The details are contained within an updated class-action lawsuit that was certified this week and had been amended with damages being sought increasing to $500 million, up from $210 million.
"All I can hope for is justice for myself, I'm doing this for me and so that I can kind of gain some kind of closure and some sort of power back from what happened," said plaintiff Ellina Rabbat. "I also just want the university and the clinic to be held accountable and to know that it's unacceptable."
Nadon pleaded guilty in December 2018 to 14 sexual assault and voyeurism charges relating to 49 victims. He was sentenced to seven years in prison after receiving a one-year credit for time served.
Nadon was granted full parole in July 2021. His lawyer Lawrence Greenspon says his client has taken responsibility for his crimes and will continue to cooperate with the civil proceedings.
The lawsuit alleges "the University of Ottawa failed to take appropriate steps to prevent the improper conduct from occurring again, including requiring the dismissal of Nadon from the UOHS.”

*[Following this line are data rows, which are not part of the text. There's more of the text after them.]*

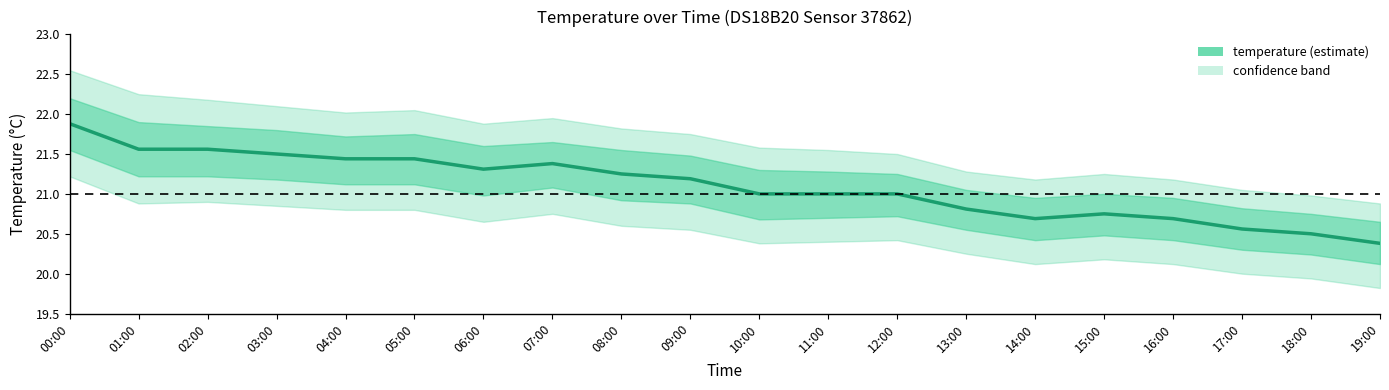

What is the average value?

21.1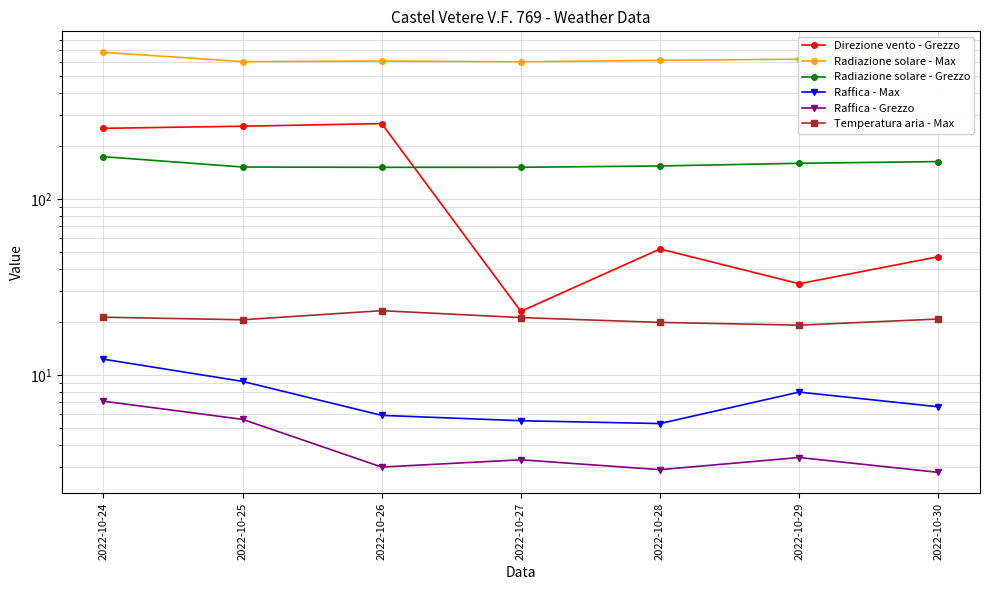

Does the chart display data point markers on the line(s)?

Yes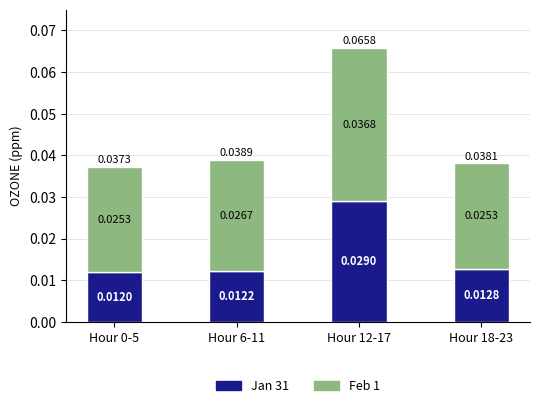

At which category is the sum across all series the highest?

Hour 12-17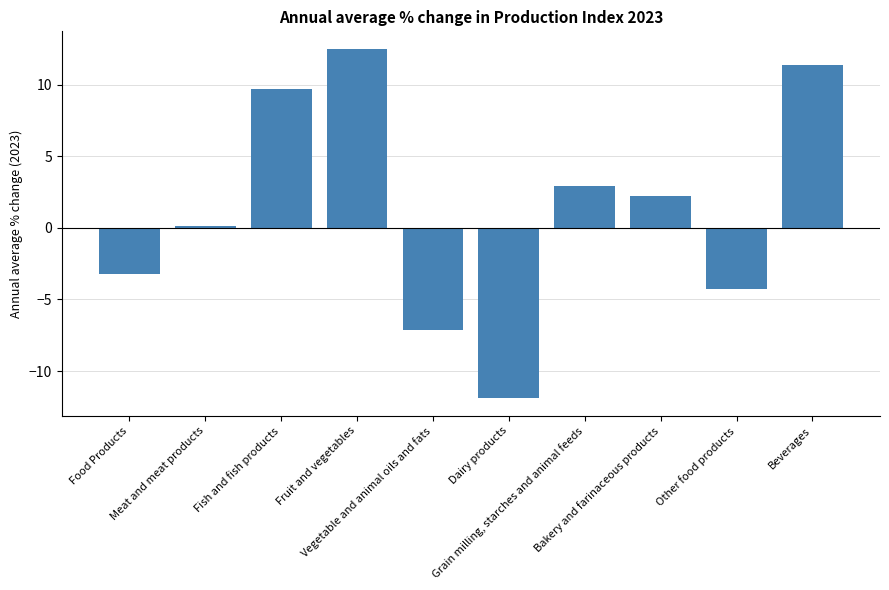

What is the average value?

1.2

uOttawa did not answer specific questions about when it was informed about the allegations about Nadon or how it handled them.
"The University is aware of this class action lawsuit but since the matter is before the courts, we cannot comment," said media relations manager Isabelle Mailloux-Pulkinghorn in a statement to CTV News Ottawa.
The University of Ottawa, UOHS—which has since changed its name to the ByWard Family Health Team—and the management company are referred to as the "Ottawa defendants" and have filed notices of their intent to defend against the claim.
"As the class action suit is ongoing, we will decline to comment," wrote Christopher Fisher, the ByWard Family Health Team executive director.
The class action also alleges various emotional, physical and psychological harms.
The allegations contained within the lawsuit have not been tested in court. Next steps include publicizing the lawsuit with information for those who may want to join it. Those who want to opt out of the class proceedings have until July 15, 2022.
"The university right from the very beginning from when Dr. Nadon was arrested took the position that the clinic is an independent service provider and that the university doesn't manage it, operate it, or supervise it and that’s absolutely incorrect," said Sean Brown, partner at Flaherty McCarthy LLP.
"He only worked there and for the clinic to say 'well he's not an employee he's an independent contractor and for that reason we can't be held responsible' is just simply not acceptable."
"There needs to be way more resources and way more support options for students… those need to be disclosed very explicitly as soon as a student stepson to campus," said Rabbat, who says she got the runaround from the university after learning of Nadon's plea.
"We're all in it together and hopefully this won't happen to other women," said Rabbat.